Depth of Shakespearean knowledge is evident among the creators of perhaps the most innovative of graphic-novel Shakespeares. The authors and artists of the Kill Shakespeare series from IDW Publishing have abandoned any singular work and instead dreamed up a massive Shakespearean mashup in which Hamlet and Juliet join forces to battle against such villains as Richard III and Iago, who seek to vanquish (in the words of their marketing copy) “a reclusive wizard named William Shakespeare.” While the characters are familiar, their quest is wholly new, and their challenge transforms even those we think we know well; the surviving Juliet, still mourning Romeo, has taken on traits more typically associated with Joan of Arc.

For those steeped in the world of graphic novels, Kill Shakespeare is the Elizabethan equivalent of Alan Moore’s The League of Extraordinary Gentlemen series, or perhaps Jasper Fforde’s (unillustrated) novel Something Rotten, although Kill is unmistakably and distinctively its own achievement. Having only finished Volume 1 of the series (Volume 2 is available, while Volume 3 is in the works), I’m already eager to find out if the scantily clad vixen who beckons Iago on the final page is, as I suspect, the formidable Lady Macbeth; Classics Illustrated never looked like this (nor was it serialized).

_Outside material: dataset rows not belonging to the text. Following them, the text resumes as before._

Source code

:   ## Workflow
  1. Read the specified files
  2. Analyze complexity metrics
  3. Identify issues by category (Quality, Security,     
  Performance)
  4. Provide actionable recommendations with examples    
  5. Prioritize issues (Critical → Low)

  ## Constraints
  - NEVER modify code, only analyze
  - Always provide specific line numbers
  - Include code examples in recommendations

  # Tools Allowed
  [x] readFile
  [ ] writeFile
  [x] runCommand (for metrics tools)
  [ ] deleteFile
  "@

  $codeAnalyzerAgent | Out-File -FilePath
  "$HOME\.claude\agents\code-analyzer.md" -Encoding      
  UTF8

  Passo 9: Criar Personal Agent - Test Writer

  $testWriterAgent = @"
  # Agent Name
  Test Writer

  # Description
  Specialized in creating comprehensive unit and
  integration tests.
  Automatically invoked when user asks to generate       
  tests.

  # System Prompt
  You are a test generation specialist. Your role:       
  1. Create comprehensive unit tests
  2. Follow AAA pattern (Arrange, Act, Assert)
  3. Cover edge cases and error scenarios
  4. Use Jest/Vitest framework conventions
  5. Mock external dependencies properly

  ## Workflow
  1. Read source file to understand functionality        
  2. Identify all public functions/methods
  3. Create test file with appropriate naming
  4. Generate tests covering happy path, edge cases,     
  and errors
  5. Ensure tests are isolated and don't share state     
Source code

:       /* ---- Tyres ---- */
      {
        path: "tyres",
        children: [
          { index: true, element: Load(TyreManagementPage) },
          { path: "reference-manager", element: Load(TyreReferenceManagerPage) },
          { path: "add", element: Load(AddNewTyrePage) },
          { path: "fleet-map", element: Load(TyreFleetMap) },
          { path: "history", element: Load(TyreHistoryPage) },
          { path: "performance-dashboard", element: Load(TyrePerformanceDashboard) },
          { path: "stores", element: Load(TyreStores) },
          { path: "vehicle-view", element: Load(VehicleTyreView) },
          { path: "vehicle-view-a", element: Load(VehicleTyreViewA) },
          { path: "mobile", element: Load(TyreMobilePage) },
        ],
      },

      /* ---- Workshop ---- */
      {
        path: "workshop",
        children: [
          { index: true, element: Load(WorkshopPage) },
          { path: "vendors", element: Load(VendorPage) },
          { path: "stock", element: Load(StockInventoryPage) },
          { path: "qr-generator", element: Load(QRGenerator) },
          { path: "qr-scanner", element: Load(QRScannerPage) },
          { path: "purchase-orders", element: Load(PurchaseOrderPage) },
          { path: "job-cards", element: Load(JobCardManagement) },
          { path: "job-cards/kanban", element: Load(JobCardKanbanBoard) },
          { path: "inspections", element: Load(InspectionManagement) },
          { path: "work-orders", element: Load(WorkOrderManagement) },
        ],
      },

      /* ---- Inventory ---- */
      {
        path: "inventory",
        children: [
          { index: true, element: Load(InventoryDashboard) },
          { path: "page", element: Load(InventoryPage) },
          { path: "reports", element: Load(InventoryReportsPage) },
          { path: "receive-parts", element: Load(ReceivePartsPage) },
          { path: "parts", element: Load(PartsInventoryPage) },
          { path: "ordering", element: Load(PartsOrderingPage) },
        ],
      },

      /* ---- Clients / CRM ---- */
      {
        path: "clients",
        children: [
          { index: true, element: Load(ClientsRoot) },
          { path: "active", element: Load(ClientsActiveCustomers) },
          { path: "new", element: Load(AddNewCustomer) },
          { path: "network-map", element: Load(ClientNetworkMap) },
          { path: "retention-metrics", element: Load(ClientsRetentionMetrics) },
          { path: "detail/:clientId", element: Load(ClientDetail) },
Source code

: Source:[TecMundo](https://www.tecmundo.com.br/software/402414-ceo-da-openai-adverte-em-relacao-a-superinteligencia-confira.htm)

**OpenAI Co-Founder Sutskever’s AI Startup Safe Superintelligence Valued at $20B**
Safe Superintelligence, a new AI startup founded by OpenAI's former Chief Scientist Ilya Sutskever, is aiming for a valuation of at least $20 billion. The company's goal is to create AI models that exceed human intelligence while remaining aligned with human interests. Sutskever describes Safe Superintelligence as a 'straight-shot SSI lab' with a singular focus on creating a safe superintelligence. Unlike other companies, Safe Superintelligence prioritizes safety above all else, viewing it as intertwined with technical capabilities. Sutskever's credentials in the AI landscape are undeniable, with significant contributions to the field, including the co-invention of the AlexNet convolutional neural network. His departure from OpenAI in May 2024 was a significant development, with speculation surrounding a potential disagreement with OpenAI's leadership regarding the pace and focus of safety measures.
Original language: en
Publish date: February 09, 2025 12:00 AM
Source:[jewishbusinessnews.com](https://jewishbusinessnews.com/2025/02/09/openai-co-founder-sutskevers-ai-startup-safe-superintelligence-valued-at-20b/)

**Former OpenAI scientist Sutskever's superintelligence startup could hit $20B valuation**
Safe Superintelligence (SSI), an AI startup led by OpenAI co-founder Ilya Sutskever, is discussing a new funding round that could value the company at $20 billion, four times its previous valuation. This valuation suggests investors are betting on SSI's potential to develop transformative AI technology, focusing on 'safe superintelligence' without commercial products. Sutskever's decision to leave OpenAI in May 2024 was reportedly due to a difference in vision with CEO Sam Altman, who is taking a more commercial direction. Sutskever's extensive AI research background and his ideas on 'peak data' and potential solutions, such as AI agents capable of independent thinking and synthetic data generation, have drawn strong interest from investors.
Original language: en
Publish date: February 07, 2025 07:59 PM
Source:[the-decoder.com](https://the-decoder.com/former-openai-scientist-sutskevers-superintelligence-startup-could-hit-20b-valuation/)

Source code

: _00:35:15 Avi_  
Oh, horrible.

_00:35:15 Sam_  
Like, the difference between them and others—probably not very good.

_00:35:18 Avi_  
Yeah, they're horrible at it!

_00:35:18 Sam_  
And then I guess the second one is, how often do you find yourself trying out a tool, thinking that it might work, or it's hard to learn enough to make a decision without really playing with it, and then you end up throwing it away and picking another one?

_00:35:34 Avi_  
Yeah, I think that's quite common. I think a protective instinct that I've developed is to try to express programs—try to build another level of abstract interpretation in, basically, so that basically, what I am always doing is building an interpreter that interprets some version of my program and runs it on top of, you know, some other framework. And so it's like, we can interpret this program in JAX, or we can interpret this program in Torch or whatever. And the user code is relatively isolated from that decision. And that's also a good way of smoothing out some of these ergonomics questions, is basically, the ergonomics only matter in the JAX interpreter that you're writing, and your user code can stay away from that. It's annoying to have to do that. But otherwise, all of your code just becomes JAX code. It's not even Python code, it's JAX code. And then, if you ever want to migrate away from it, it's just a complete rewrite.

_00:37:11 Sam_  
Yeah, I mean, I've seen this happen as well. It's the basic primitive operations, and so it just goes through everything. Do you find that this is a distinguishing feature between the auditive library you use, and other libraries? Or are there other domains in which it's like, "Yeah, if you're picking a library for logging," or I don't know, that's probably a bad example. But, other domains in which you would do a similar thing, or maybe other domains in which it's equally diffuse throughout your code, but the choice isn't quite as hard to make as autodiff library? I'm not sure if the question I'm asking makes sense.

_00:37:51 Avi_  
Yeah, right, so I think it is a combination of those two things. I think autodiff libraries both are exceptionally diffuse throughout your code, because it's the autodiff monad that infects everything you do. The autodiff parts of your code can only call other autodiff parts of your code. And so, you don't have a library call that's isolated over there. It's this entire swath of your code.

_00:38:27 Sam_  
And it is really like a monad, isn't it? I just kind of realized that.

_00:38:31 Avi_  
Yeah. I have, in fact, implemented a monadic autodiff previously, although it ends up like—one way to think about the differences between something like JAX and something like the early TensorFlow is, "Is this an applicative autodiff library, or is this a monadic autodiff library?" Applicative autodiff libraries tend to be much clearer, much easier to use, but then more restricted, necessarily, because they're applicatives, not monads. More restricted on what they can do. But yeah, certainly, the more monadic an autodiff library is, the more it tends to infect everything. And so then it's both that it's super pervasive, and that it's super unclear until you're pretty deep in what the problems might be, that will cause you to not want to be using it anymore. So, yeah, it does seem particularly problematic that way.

Coming full circle, it’s worth noting that the Classics Illustrated trademark has been revived, for a new graphic novel series, by the Papercutz imprint. And while newly drawn and edited, these share a common trait with their predecessor of 50 years ago—they conclude with the same message: “Now that you have read the Classics Illustrated Edition, don’t miss the added enjoyment of reading the original, obtainable at your school or public library.” It’s a message that might well conclude every graphic novel version of Shakespeare—although perhaps it’s unnecessary, since these adaptations, if successful, make their own case for the plays. On the other hand, I never did read The Iliad, did I?